> _Fragmento de la página_
↓↓↓

El CERZOS continúa con los seminarios del año 2025.
El 16/9 se presenta el investigador francés Eloide Tristan
Charles-Dominique, una colega del French National Centre for
Scientific Research in the AMAP Lab (Montpellier, Francia),
quien colabora con el grupo de la Dra. Ana Elena de Villalobos.
Investigador: Tristan Charles-Dominique
Institución: AMAP Lab, Montpellier (Francia)
Título: Mammals and spiny trees: autopsy of a love-hate
relationship (presentación en inglés)
Fecha: martes 16 de septiembre
Hora: 10 hs.
Modalidad híbrida:
Lugar: Aula Ludwick, CERZOS (Camino La Carrindanga Km 7, E1)
Link Zoom: https://us06web.zoom.us/j/84999310011?pwd=mIRZLfWsSocFKDrg41lvKluaSqzgQ9.1
Biografía:
Tristan Charles-Dominique es miembro del Centro Nacional Francés
de Investigación Científica en el Laboratorio AMAP (Montpellier,
Francia). Sus intereses de investigación se centran en la
arquitectura, la ecología y la evolución de las plantas. En
concreto, estudia los mecanismos que explican la estabilidad del
bioma, incluyendo las interacciones entre plantas y herbívoros, y
la retroalimentación entre fuego y vegetación.
Resumen de la presentación:
Poisoning or blinding you in an eye with a thorn: that is how a
tree would treat you if you were a mammalian herbivore in a
savanna. From the plants' perspective these two strategies, i.e.

↑↑↑

> _Ejercicios propuestos_
1) Responda con los datos del anuncio del seminario.
(a) ¿Qué día y a qué hora es la presentación?
(b) ¿En qué aula se realiza?
(c) ¿En qué idioma es la presentación?
2) Indique si cada afirmación concuerda con el anuncio del seminario y cite las palabras que lo deciden.
(a) La presentación será únicamente presencial.
(b) La institución del investigador es el AMAP Lab de Montpellier.
(c) Entre sus intereses de investigación figura la relación entre el fuego y la vegetación.

[Registros de datos guardados]
↓↓↓

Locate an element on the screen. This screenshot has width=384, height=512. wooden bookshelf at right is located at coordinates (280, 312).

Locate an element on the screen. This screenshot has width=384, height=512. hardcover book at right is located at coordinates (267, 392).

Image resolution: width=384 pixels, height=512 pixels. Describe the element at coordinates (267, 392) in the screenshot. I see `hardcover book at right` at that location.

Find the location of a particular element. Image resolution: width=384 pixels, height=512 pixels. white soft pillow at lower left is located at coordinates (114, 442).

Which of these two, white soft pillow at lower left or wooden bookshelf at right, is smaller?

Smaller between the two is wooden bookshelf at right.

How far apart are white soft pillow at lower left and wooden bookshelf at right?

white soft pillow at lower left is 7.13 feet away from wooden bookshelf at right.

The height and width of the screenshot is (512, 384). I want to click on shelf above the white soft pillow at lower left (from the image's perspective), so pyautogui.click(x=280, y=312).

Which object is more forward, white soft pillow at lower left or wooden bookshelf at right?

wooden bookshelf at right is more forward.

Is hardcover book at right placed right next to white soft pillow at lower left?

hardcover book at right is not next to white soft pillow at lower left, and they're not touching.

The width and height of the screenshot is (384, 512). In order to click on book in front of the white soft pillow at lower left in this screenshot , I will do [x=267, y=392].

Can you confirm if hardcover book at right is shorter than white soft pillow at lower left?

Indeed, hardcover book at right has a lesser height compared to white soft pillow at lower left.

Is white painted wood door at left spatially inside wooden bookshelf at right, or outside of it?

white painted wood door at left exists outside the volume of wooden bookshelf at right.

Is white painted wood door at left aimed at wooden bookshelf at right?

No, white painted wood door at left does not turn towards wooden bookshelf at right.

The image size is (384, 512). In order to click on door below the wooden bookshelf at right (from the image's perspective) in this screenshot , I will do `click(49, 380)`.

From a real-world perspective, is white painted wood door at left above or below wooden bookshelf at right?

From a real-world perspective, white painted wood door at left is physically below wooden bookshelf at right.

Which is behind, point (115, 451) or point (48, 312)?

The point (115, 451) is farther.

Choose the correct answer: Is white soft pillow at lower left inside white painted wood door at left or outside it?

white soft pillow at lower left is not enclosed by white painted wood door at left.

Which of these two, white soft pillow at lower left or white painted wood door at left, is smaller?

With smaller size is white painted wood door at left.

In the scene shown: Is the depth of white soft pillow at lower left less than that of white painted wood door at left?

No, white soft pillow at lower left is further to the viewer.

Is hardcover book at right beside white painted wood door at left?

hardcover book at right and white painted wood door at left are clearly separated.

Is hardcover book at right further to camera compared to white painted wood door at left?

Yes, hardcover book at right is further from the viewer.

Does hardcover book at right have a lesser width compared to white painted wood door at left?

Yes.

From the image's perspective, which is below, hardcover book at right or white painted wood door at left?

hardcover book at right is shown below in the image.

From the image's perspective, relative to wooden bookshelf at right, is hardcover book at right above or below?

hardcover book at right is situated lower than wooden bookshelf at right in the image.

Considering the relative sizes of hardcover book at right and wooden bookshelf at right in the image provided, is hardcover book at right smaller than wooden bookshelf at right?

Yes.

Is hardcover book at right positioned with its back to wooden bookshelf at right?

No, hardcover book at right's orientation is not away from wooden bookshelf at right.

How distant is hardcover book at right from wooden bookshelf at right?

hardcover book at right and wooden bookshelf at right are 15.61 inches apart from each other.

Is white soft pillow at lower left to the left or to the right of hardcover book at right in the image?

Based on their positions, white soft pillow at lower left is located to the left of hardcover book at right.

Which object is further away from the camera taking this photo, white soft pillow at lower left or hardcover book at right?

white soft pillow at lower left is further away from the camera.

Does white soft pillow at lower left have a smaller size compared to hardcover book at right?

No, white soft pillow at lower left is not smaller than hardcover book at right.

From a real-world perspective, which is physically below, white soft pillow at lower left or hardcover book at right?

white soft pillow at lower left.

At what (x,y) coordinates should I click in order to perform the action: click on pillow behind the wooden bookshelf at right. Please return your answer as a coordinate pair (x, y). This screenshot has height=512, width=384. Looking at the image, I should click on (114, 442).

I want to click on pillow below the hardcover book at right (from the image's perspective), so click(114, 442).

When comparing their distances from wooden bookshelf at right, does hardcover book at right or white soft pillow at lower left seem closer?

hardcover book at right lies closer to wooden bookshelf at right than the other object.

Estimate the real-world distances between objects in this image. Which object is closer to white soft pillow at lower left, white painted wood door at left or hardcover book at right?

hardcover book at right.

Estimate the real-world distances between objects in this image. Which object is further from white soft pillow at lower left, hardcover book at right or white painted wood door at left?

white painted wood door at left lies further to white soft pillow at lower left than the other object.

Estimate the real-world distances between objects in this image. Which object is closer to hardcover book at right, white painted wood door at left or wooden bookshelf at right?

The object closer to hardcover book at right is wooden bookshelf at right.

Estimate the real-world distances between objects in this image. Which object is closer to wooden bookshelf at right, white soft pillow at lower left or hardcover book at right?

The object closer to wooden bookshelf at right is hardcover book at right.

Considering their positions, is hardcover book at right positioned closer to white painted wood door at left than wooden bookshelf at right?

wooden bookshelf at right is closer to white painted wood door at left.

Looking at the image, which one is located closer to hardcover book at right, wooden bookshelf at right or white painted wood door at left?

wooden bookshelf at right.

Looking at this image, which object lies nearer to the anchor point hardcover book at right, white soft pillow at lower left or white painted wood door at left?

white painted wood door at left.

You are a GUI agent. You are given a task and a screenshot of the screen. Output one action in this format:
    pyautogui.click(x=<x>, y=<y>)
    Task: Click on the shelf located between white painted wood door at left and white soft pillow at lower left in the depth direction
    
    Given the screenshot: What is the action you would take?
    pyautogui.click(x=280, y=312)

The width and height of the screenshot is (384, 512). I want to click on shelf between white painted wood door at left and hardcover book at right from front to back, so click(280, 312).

↑↑↑

> _Respuestas por tarea_
1)
(a) El martes 16 de septiembre, a las 10 hs.
(b) En el Aula Ludwick, CERZOS (Camino La Carrindanga Km 7, E1).
(c) En inglés.

2)
(a) No: "Modalidad híbrida:"
(b) Sí: "Institución: AMAP Lab, Montpellier (Francia)"
(c) Sí: "la retroalimentación entre fuego y vegetación"